WHAT YOU WILL DO –
1. In the passage on the Zarai Taraqiati Bank cricket team, what was the team formerly called?
2. Extend the passage on the Zarai Taraqiati Bank cricket team by writing what comes after its final sentence.

PAGE EXCERPT –

● ● ● ●

The Zarai Taraqiati Bank Limited cricket team, formerly known as Agriculture Development Bank of Pakistan cricket team, was a first-class cricket side in Pakistan. It was sponsored by the Zarai Taraqiati Bank Limited. In May 2019, Pakistan's Prime Minister Imran Khan revamped the domestic cricket structure in Pakistan, excluding departmental teams like Zarai Taraqiati Bank Limited in favour of regional sides. The Pakistan Cricket Board (PCB) was criticised in removing departmental sides, with players voicing their concern to revive the teams.

● ● ● ●

RECORDED DATA –
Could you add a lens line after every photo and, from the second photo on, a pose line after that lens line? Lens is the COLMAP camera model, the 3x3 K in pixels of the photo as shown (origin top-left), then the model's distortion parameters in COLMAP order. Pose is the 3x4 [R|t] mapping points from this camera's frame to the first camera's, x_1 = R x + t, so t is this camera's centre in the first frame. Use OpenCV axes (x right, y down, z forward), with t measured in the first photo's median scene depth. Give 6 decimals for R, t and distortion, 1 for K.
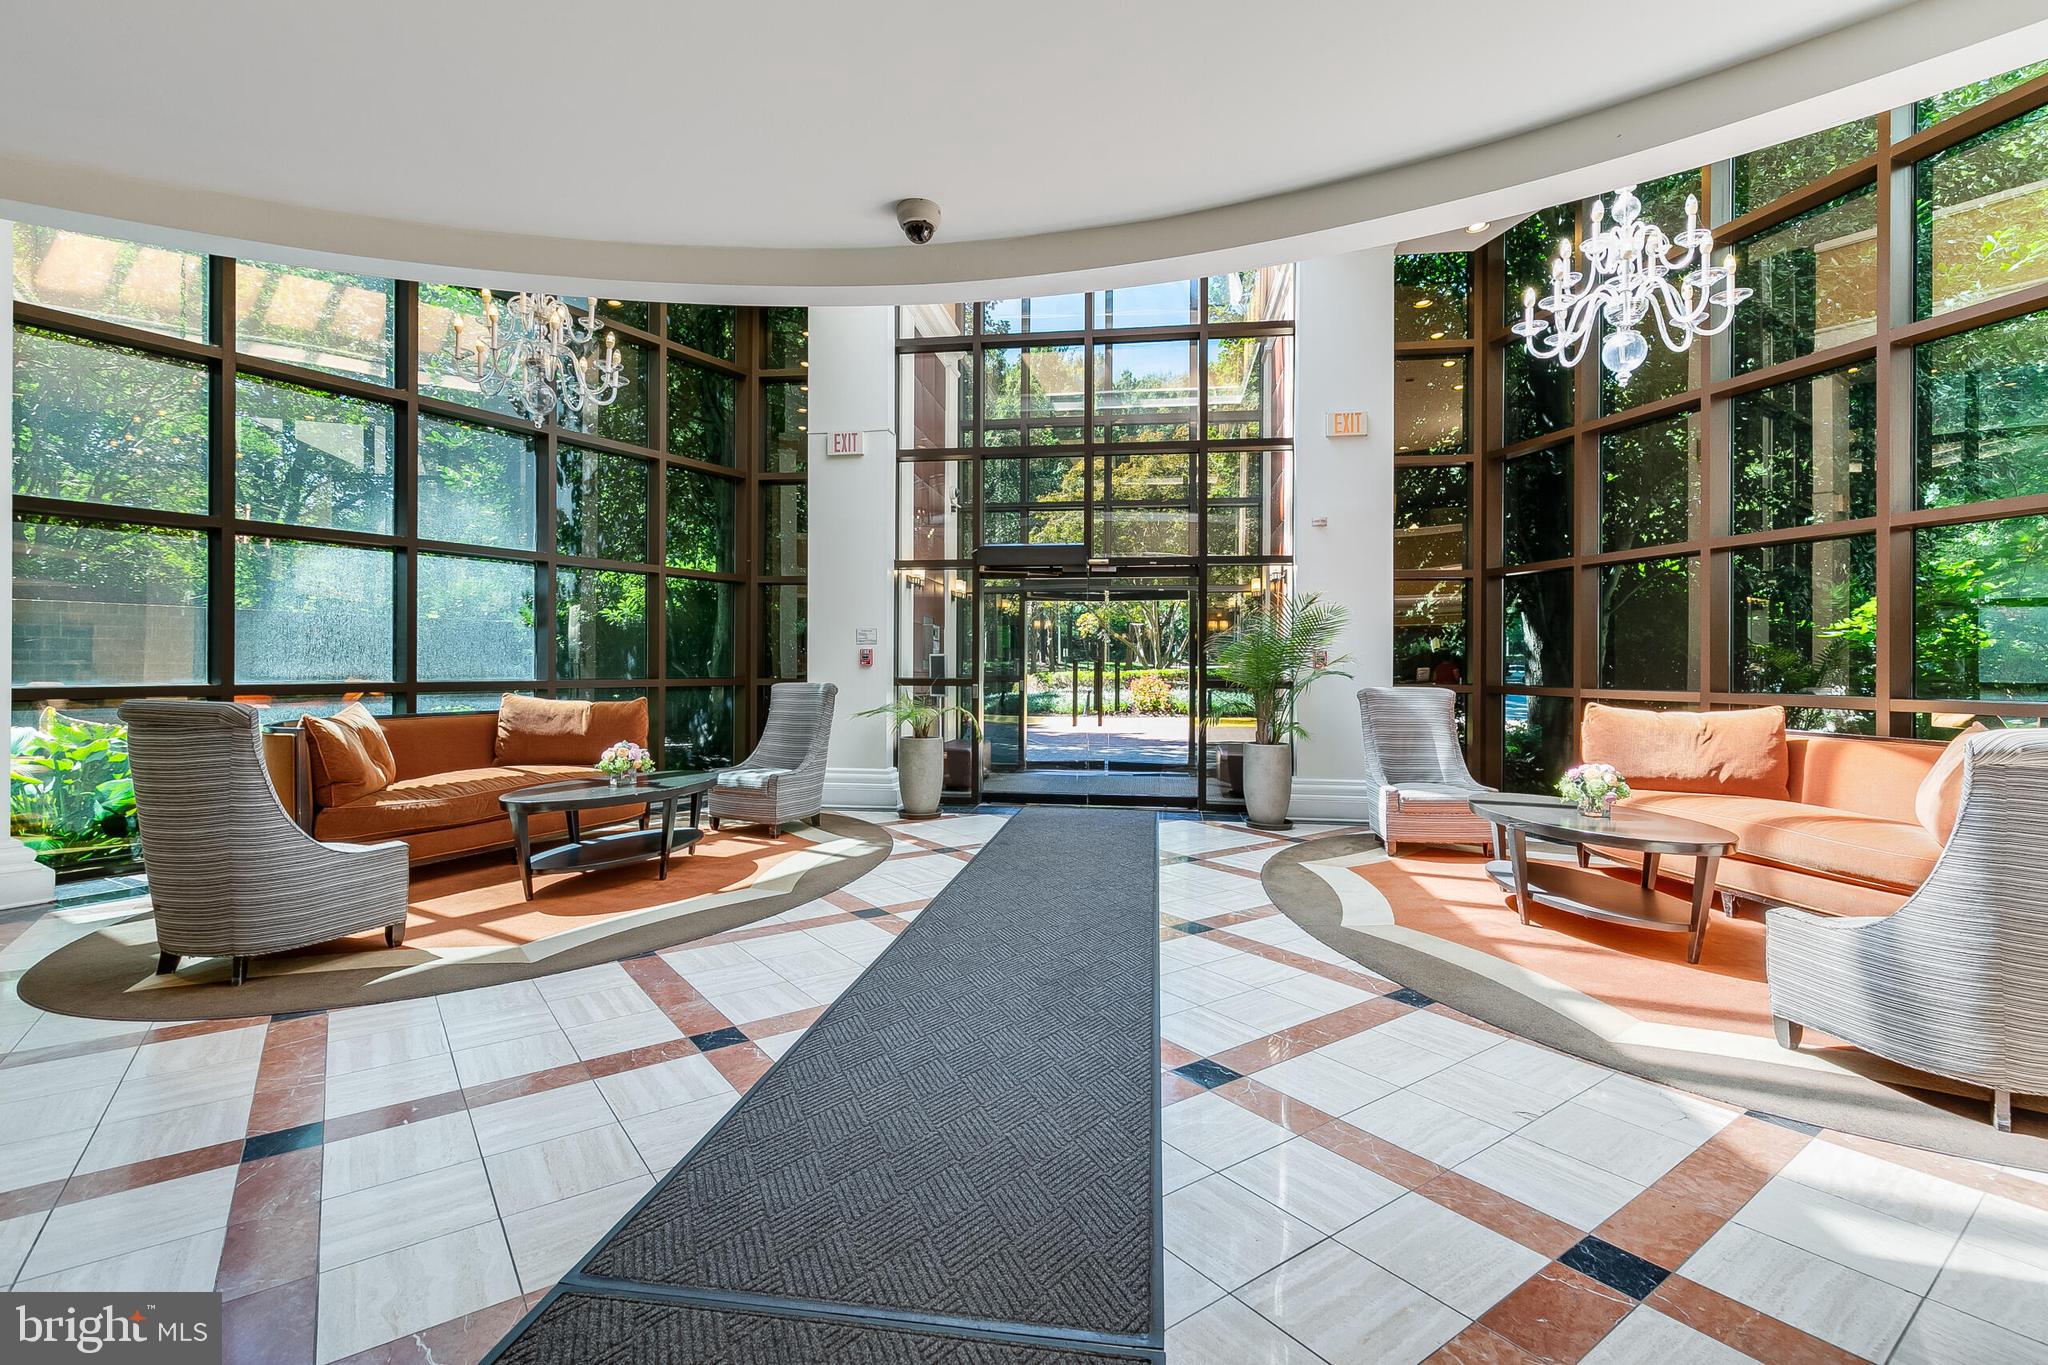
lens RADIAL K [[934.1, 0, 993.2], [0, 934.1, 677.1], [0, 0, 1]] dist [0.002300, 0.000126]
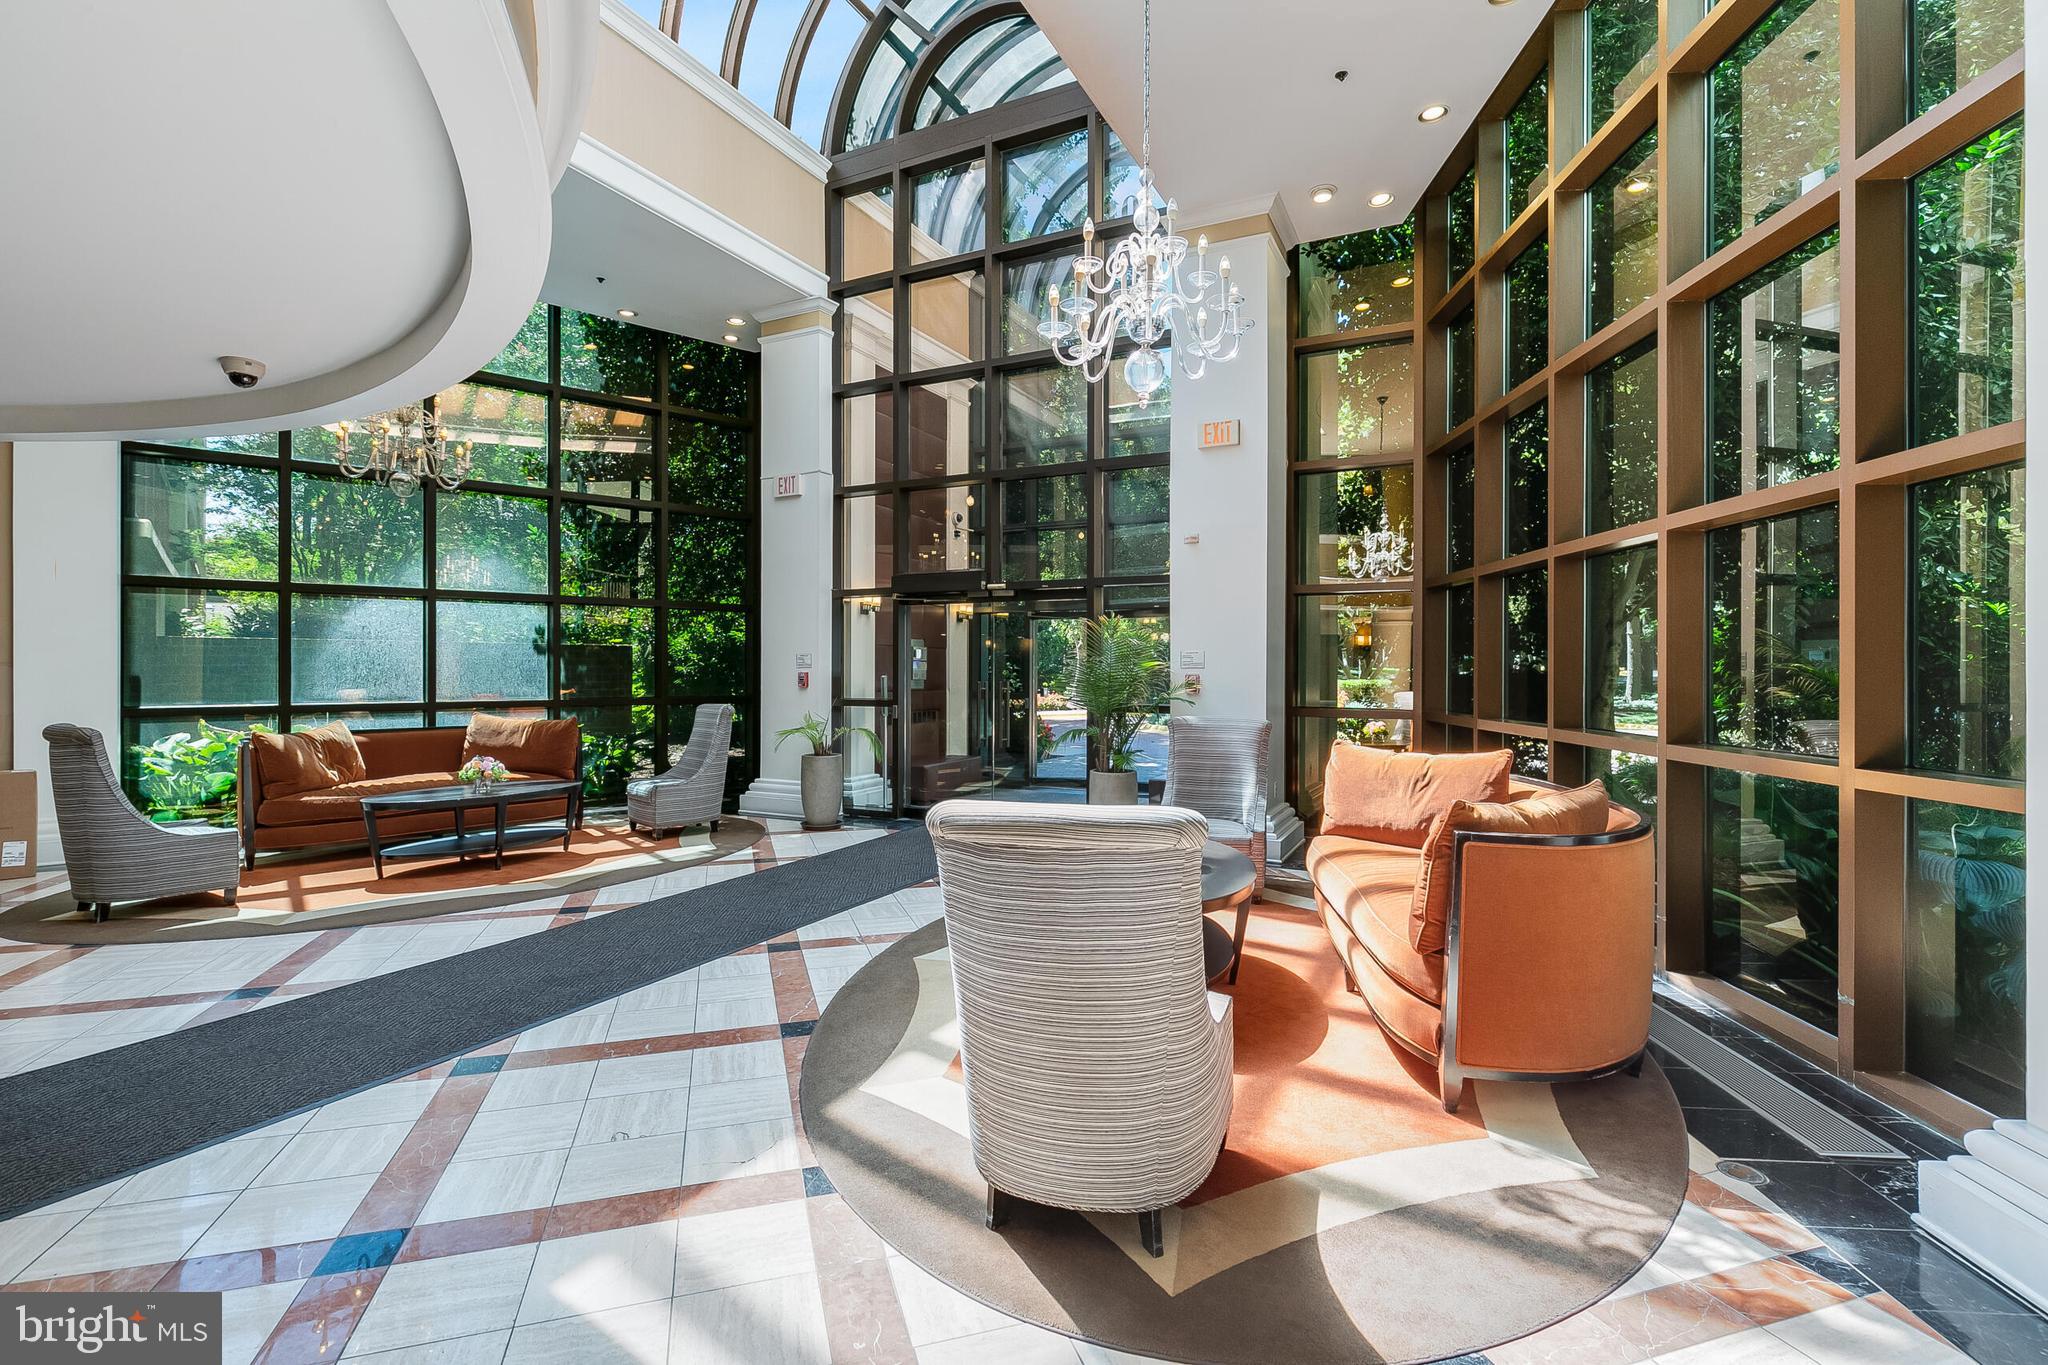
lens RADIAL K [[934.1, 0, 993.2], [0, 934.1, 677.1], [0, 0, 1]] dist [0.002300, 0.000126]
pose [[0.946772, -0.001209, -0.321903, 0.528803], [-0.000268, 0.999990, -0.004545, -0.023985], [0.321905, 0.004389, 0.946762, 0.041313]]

● ● ● ●

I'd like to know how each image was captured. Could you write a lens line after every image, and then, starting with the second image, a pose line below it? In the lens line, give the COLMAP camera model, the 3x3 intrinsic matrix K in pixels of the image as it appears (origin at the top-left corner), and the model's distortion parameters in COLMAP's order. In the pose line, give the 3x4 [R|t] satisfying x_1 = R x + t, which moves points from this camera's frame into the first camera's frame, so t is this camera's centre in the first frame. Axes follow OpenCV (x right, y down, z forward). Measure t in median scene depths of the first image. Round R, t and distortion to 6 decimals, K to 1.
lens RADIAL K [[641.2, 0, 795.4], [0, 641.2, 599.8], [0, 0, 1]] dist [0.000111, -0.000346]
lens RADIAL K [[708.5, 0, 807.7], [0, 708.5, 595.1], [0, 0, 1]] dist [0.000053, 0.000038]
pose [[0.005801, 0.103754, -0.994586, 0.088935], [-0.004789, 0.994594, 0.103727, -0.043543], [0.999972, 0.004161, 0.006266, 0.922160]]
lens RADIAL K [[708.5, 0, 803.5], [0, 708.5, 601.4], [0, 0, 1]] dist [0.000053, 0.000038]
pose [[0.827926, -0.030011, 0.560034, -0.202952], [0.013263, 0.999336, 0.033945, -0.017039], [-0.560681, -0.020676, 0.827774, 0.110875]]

● ● ● ●

ANSWERS FOR THE EXERCISE –
1. Agriculture Development Bank of Pakistan cricket team

2.
Playing history
As the Agriculture Development Bank of Pakistan they played 148 first-class matches from 1985–86 to 2001–02, with 45 wins, 26 losses and 77 draws. When the bank changed its name and structure in 2002, the team also changed its name, beginning with the 2002–03 season, to Zarai Taraqiati Bank Limited. Under the name Zarai Taraqiati Bank Limited, they played 267 matches, with 86 wins, 68 losses and 113 draws.

In April 2018, they won the Patron's Trophy Grade-II tournament to qualify for the 2018–19 Quaid-e-Azam Trophy. They won their opening match of the tournament, against Lahore Blues, by 151 runs. However, they finished bottom in their group, and were relegated back to the second-tier for the next season. They also finished bottom of their group in the 2018–19 Quaid-e-Azam One Day Cup, winning just one of their seven games.

Squad
The following players took part in the Patron's Trophy (Grade II) 2017/18 final:

 Saadullah Ghauri
 Shakeel Ansar
 Mohsin Nadeem
 Waqas Saleem
 Aqib Shah
 Usman Ashraf
 Saad Nasim
 Raza Ali Dar
 Bilawal Iqbal
 Hamza Nadeem
 Mohammad Ali

Honours
 Quaid-e-Azam (1)
 1988–89
 Patron's Trophy (3)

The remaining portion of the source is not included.